Also, this is a 768×768 simulation. Since Pixel Bender helps most by speeding up access to pixels and running kernels in parallel on multiple CPUs, running the simulation on larger grids for fewer generations will show a larger speed gain than running on tiny grids for many generations (even though the total number of pixels “touched” in each case is the same).
Here it is:
View Source has been enabled and you can see both the ActionScript and Pixel Bender code. I ran this application on three of my computers (all Firefox with non-debugging Flash Player, Refresh Display option turned off so UI redraws wouldn’t be counted in the run times, with both conditional and non-conditional versions of the algorithm) and saw the following results after averaging 10 runs of 25 generations each:
||% Improvement||AS3 (no cond)||PB (no cond)||% Improvement|
|Intel Core 2 6600 @ 2.4GHz (2 CPU)||2.92||2.30||27.0%||3.54||0.96||269%|
|Intel T2500 @ 2.0GHz (2 CPU)||4.28||3.44||24.4%||5.20||1.96||165%|
|Intel P4 @ 2.4GHz (1 CPU)||8.22||17.88||-54.0%||9.25||4.72||96.0%|
Some interesting results here:
- The greatest gain is for faster multicore computers when effort is made to remove conditional branching from the kernel code (don’t use if statements), even though this might mean executing more instructions overall in the kernel.
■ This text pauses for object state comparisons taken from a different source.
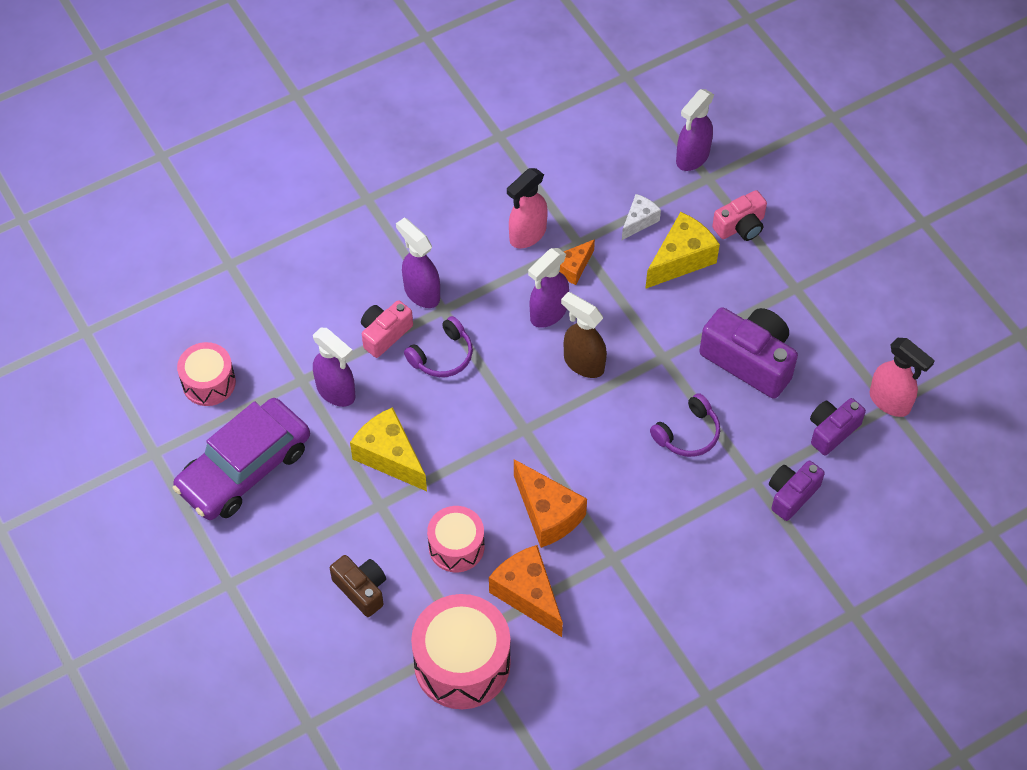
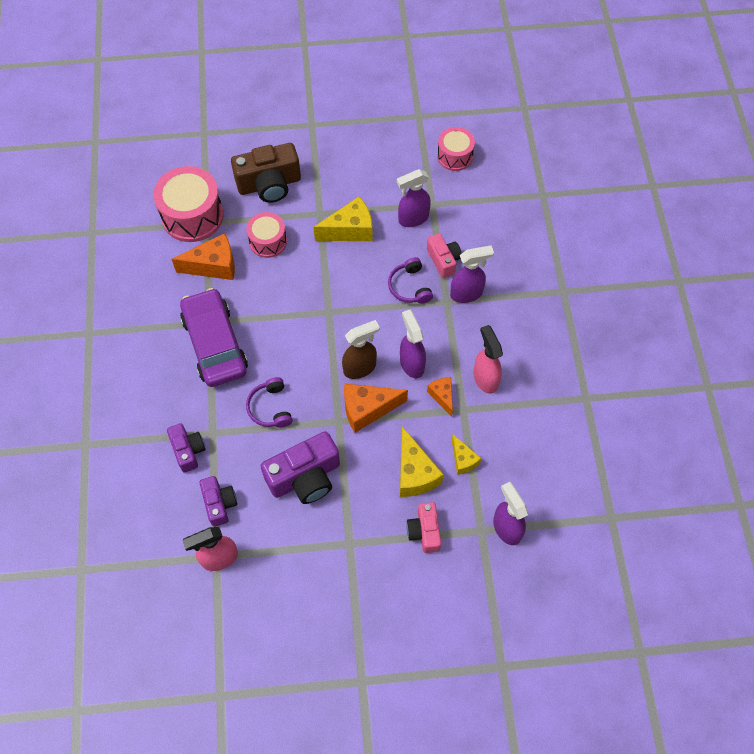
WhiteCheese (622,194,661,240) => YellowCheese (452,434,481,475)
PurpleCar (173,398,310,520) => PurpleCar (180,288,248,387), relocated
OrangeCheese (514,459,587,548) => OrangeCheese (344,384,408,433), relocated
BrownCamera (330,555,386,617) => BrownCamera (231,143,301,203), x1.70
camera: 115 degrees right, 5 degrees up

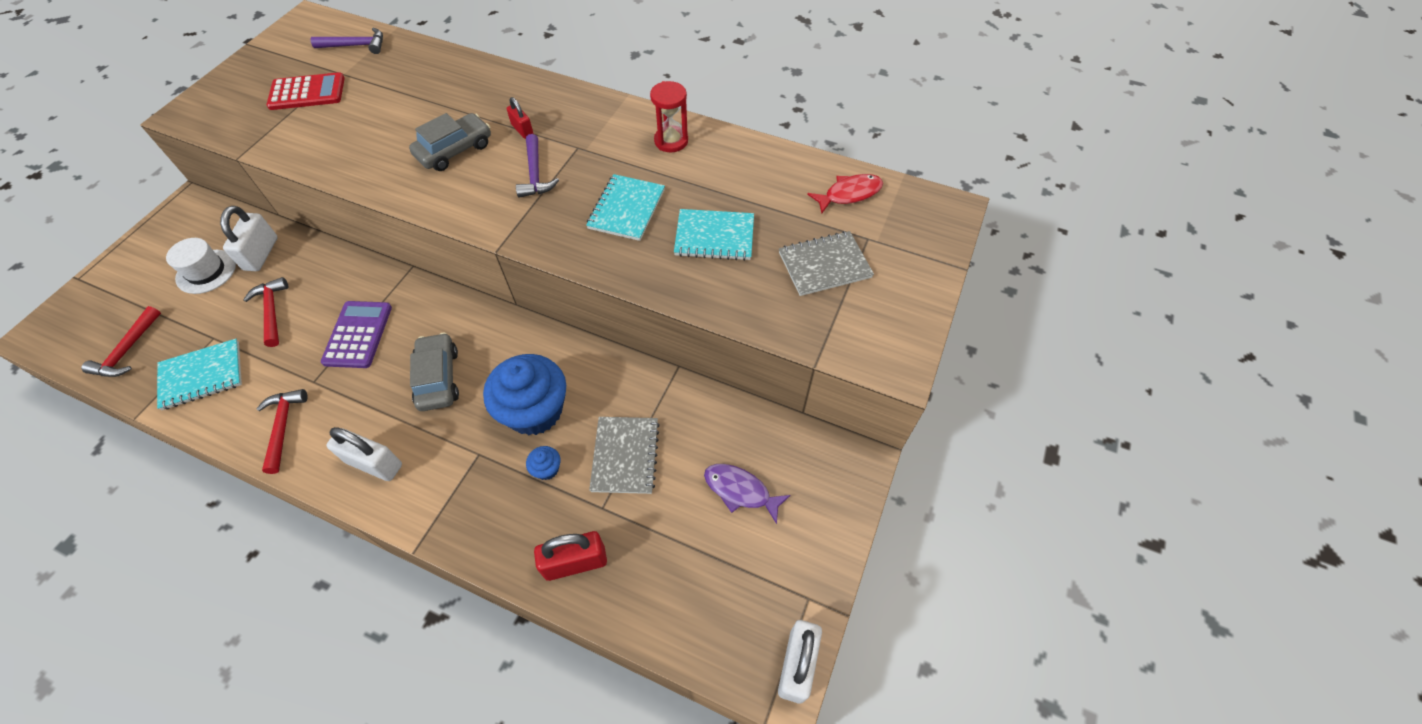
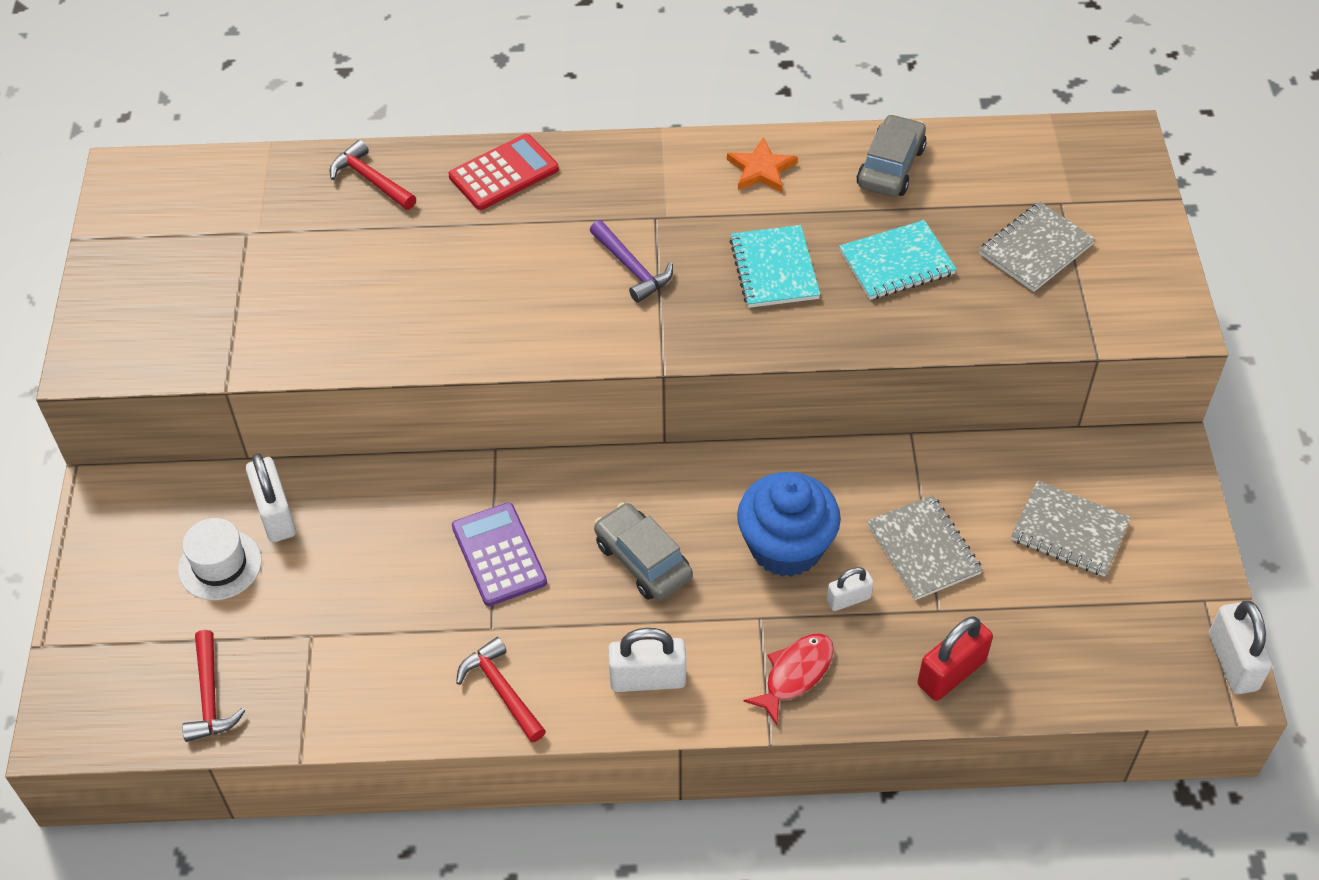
PurpleHammer (310,27,383,54) => nothing
RedCalculator (266,72,345,110) => RedCalculator (449,134,559,210), relocated
RedHourglass (650,81,688,152) => OrangeStar (727,137,798,192)
RedPadlock (507,97,534,139) => nothing
GreyCar (409,113,491,171) => GreyCar (856,114,927,197), relocated
RedFish (807,174,883,214) => RedFish (743,634,834,725), relocated
RedHammer (243,277,289,347) => RedHammer (330,140,416,210), relocated
TurquoiseNotebook (157,339,242,410) => nothing
BlueCupcake (526,446,560,480) => WhitePadlock (827,567,874,611)
PurpleFish (704,464,791,524) => GreyNotebook (1011,481,1131,577)
camera: 25 degrees left, 5 degrees down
- Removing conditional branching from AS3 code can easily be counter-productive. If the conditionals allow you to skip over large chunks of code, they are likely worth keeping.
- On slower, single core computers, using Pixel Bender unwisely can hurt you rather than help. Since you don’t benefit from leveraging multiple cores, the overhead of using Pixel Bender can kill you.
- However, even on slower machines, if you can strip out conditionals from your kernel, you can see dramatic improvements in execution time.